- _WORK REQUIRED_:
Would you please copy each line of the listing that mentions "assign"?

- _SOURCE INFORMATION_:
# # # # #

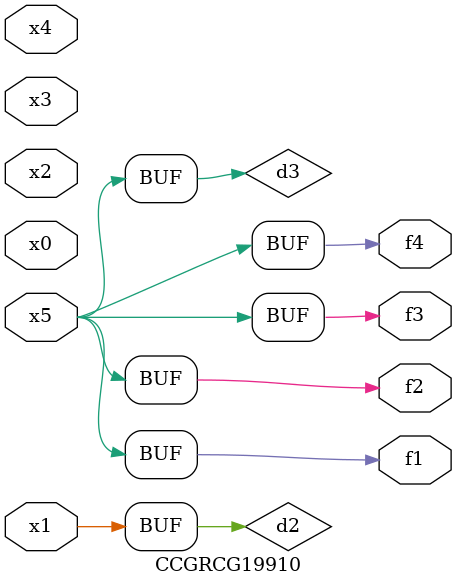
<source format=v>
module CCGRCG19910(
	input x0, x1, x2, x3, x4, x5,
	output f1, f2, f3, f4
);

	wire d1, d2, d3;

	not (d1, x5);
	or (d2, x1);
	xnor (d3, d1);
	assign f1 = d3;
	assign f2 = d3;
	assign f3 = d3;
	assign f4 = d3;
endmodule

</source>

# # # # #

- _ANSWER FOR THE TASK_:
	assign f1 = d3;
	assign f2 = d3;
	assign f3 = d3;
	assign f4 = d3;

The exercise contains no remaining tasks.